Les enquêteurs s’intéressent particulièrement à la nature de ces communications, intervenues alors que le processus d’appel d’offres et de validation du contrat pétrolier était en cours. Selon les éléments examinés par la FCC, plusieurs messages porteraient sur des questions liées aux affaires et au secteur pétrolier. Toutefois, la commission anticorruption estime que certains échanges pourraient relever de « private dealings » entre les protagonistes alors qu’un exercice de passation de marchés publics (public procurement) était en cours.
Cet aspect constitue l’un des principaux axes de l’enquête menée par les enquêteurs du Réduit Triangle. Les autorités cherchent notamment à déterminer si certaines communications ont pu influencer ou interférer avec le processus d’attribution du contrat.
Les analyses téléphoniques ont également mis en lumière un autre élément qui retient l’attention des enquêteurs.
Selon les constatations effectuées jusqu’ici, les communications entre les protagonistes auraient pratiquement cessé après les élections générales de novembre 2024, marquées par un changement de régime politique. Les enquêteurs tentent désormais d’établir si cette chronologie présente un lien avec les faits faisant l’objet de l’enquête.
Par ailleurs, les récentes arrestations des deux anciens ministres ne constitueraient pas nécessairement l’aboutissement de cette affaire. Des sources proches du dossier indiquent que d’autres téléphones cellulaires et équipements informatiques doivent encore être examinés afin de déterminer l’étendue exacte des communications et de vérifier l’existence d’échanges supplémentaires.

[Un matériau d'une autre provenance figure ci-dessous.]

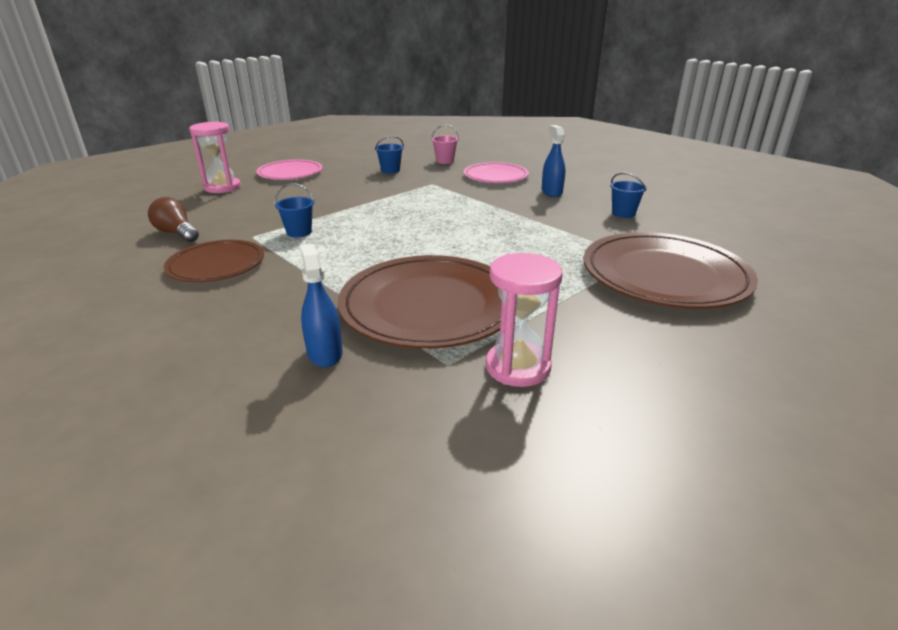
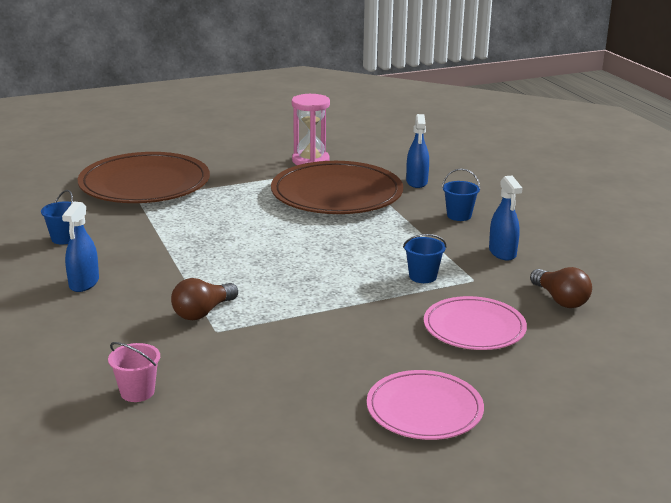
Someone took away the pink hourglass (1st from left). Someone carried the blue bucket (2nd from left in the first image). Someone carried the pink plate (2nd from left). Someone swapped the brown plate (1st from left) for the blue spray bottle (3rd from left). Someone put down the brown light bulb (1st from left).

L’enquête de la FCC sur l’attribution du contrat pétrolier à Mercantile & Maritime Group (MMG) a déjà conduit à plusieurs arrestations depuis 2025. Le 28 avril 2025, Kareena Neisius a été arrêtée puis provisoirement inculpée sous une accusation de « conspiracy to commit money laundering ».
Quelques semaines plus tard, soit le 13 juin 2025, Rajiv Servansingh, ancien directeur général de la State Trading Corporation (STC), a été arrêté à son tour avant d’être provisoirement inculpé sous une accusation de « Public Official Using Office for Gratification » en vertu du Prevention of Corruption Act (POCA). Les enquêteurs lui reprochent d’avoir pris des mesures visant à favoriser l’attribution du contrat pétrolier à MMG.
L’enquête, ouverte en 2025, ne se limite toutefois pas aux conditions d’octroi du marché. La FCC s’intéresse également au rôle de certaines institutions financières qui auraient participé aux transactions liées à cet accord commercial de plusieurs milliards de roupies.
De son côté, MMG continue de contester les allégations formulées dans cette affaire. L’entreprise affirme que les procédures engagées à son encontre sont « politiquement motivées » et soutient que le contrat attribué à sa filiale a permis à Maurice de réaliser des économies substantielles sur ses importations de produits pétroliers.